Excerpted text Start Marker

Many states and localities offer local subsidies to firms in an effort to create jobs. Whether such local development programs are a cost-effective way of raising employment is a controversial issue, and can result in significant swings in the nature and extent of such subsidies.

Consider California. The state scrapped its enterprise zone program in 2013 after research showed that — like many incentive programs of that type — it produced no net job growth. It was replaced in 2014 with the California Competes Tax Credit (CCTC), a program with several innovative features. It has explicit eligibility thresholds, but once those are met CCTC administrators have broad discretion to direct credits to companies they think have the greatest potential for creating new jobs. The program can also quickly recapture the incentives and pause further credits if hiring goals aren’t met, because the companies are rigorously evaluated every year. The CCTC prioritizes companies located in impoverished areas. Applicants who indicate that at least three-quarters of their new hires will work at least three-quarters of the time in a high-unemployment or high-poverty area get priority in the review process. The program also features preferential review for applicants who can certify that without a subsidy they would either relocate to a new state or close down their California operations.

In Combining Rules and Discretion in Economic Development Policy: Evidence on the Impacts of the California Competes Tax Credit (NBER Working Paper 28594), Matthew Freedman, David Neumark, and Shantanu Khanna find that in its first four years the CCTC was responsible for creating jobs for residents of both low-income and high-income areas and had important multiplier effects.

In the first 12 rounds of the CCTC’s awards, between mid-2014 and mid-2018, an average of 284 firms applied for tax credits during each of three allocation rounds, and on average 82 of them were awarded tax credits in each round. The average award was some $865,000 in credits; about a fifth of the awards were in excess of $1 million. In all, the state handed out some $1.23 billion in tax credits to businesses that pledged to create 124,000 jobs, a cost of $9,900 per incentivized position.

Excerpted text End Marker
Raw data Start Marker

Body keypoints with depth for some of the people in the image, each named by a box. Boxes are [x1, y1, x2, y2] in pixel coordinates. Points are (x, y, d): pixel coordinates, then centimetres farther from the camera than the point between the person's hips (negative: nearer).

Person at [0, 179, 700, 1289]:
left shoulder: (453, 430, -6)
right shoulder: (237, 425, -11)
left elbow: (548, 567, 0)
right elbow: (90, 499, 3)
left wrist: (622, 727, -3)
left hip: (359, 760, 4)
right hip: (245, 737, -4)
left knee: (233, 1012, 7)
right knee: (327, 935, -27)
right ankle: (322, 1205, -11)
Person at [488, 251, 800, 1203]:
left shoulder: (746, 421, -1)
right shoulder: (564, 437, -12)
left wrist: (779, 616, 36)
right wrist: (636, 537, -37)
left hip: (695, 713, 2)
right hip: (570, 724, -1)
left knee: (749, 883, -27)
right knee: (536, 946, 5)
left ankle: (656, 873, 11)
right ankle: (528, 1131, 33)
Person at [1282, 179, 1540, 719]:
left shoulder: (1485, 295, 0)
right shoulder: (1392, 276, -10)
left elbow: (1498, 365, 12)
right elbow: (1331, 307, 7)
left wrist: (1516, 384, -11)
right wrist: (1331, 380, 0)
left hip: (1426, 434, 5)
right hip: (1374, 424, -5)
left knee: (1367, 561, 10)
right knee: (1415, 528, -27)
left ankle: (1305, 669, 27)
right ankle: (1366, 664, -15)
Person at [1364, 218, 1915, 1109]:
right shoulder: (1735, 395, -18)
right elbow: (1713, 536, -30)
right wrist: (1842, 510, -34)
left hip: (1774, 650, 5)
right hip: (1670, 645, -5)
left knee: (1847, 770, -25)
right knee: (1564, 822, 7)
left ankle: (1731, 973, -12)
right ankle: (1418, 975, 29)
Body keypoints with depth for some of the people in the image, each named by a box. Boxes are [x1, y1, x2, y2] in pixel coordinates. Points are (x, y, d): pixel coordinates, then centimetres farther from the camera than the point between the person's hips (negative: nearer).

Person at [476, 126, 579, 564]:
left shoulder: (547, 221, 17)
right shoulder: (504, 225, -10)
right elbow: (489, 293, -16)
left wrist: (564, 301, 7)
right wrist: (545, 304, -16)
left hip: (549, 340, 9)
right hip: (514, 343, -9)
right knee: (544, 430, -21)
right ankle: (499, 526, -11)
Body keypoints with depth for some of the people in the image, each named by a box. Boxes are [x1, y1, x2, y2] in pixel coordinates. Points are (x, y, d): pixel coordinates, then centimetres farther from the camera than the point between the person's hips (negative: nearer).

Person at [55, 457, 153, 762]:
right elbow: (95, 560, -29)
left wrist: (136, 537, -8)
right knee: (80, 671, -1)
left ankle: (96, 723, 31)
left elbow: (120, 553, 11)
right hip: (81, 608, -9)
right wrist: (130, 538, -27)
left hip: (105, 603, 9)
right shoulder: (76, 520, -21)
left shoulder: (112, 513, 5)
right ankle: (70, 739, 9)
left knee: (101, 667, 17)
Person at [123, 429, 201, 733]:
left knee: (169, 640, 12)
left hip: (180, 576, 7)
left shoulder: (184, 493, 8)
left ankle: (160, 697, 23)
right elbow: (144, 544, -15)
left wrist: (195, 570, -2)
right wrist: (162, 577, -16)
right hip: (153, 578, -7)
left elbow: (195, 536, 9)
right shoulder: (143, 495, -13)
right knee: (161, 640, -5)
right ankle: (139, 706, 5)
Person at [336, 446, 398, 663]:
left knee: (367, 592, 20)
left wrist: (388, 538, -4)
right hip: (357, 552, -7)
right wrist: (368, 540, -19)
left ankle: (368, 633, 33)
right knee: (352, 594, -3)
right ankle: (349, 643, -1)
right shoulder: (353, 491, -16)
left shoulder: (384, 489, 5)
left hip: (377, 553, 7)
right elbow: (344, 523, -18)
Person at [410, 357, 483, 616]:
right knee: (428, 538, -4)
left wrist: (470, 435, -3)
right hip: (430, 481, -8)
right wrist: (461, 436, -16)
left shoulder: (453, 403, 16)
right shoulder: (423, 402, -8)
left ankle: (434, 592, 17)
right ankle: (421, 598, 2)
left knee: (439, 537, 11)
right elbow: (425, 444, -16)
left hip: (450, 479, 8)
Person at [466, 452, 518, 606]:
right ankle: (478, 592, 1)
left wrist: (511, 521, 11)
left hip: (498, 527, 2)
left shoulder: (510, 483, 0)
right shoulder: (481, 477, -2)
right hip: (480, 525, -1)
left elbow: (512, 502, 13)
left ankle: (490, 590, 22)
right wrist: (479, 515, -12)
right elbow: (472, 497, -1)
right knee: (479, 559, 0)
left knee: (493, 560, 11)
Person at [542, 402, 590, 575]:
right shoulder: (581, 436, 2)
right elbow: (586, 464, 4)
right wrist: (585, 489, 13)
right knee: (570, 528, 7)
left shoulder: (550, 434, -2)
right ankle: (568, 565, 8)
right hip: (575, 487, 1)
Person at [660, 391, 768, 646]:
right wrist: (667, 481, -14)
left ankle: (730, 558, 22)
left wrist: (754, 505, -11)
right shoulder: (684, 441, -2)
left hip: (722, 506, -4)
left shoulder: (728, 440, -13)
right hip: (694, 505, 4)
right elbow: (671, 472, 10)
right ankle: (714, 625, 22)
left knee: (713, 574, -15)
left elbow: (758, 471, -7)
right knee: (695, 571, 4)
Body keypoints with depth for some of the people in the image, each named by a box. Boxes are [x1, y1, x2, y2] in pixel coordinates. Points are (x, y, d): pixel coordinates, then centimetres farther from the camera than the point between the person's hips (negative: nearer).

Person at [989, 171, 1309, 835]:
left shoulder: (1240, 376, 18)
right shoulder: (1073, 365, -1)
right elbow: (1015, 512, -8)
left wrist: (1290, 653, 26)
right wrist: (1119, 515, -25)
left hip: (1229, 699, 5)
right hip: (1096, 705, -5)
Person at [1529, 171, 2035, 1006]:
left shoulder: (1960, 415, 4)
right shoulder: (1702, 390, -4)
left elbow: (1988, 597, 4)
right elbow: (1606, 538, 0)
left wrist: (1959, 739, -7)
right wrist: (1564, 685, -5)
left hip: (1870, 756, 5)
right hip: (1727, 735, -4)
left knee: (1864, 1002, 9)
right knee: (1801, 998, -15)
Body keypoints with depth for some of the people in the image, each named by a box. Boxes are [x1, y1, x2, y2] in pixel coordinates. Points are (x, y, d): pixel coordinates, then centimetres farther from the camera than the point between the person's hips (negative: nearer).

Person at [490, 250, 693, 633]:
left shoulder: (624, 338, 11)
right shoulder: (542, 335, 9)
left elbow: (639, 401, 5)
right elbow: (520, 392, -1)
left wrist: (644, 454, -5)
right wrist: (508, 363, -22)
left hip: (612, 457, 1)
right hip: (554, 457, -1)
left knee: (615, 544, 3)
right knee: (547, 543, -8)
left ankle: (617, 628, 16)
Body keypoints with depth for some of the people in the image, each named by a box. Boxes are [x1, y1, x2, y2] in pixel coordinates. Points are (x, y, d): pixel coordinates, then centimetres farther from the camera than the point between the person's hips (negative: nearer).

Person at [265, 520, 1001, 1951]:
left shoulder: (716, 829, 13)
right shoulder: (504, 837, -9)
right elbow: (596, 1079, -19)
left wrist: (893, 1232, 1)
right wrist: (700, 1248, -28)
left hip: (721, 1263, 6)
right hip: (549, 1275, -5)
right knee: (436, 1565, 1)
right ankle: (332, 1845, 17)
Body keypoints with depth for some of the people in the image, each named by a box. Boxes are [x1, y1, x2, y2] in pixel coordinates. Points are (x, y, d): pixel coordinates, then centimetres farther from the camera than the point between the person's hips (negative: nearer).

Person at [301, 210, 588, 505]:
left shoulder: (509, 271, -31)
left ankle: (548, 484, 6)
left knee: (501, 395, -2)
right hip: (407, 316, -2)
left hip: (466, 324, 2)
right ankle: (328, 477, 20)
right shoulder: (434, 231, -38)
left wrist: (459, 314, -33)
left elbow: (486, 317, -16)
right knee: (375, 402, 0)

Raw data End Marker

Continue the article on California's job tax credit from where it stops. The items are separate material and have no connection to the article on California's job tax credit.

▶ **Written response**:
The researchers estimate that in addition to creating the jobs that were directly incentivized by the program, the CCTC had multiplier effects. For every new job subsidized in a particular census tract, they estimate that the tract gained an average 2.5 additional workers. Including these indirectly created jobs, the program’s cost per job created drops to approximately $3,960 per position.

The estimated multiplier effects were not uniform. They were much stronger for nonmanufacturing (4.8 jobs created indirectly) than for manufacturing (1.1 indirect jobs). The program appeared to create more jobs for workers living in more-affluent tracts and those with more highly educated workers. However, increases in employment were experienced by residents of both more- and less-affluent areas.

The researchers note that their calculations may understate or overstate the actual impact of the tax subsidies because the study only counts jobs created within a specific census tract. It misses spillover effects on adjacent communities. Similarly, if new jobs arose in the same tract as the subsidized jobs but were not related to the subsidy program, the study could be overstating the CCTC’s impact.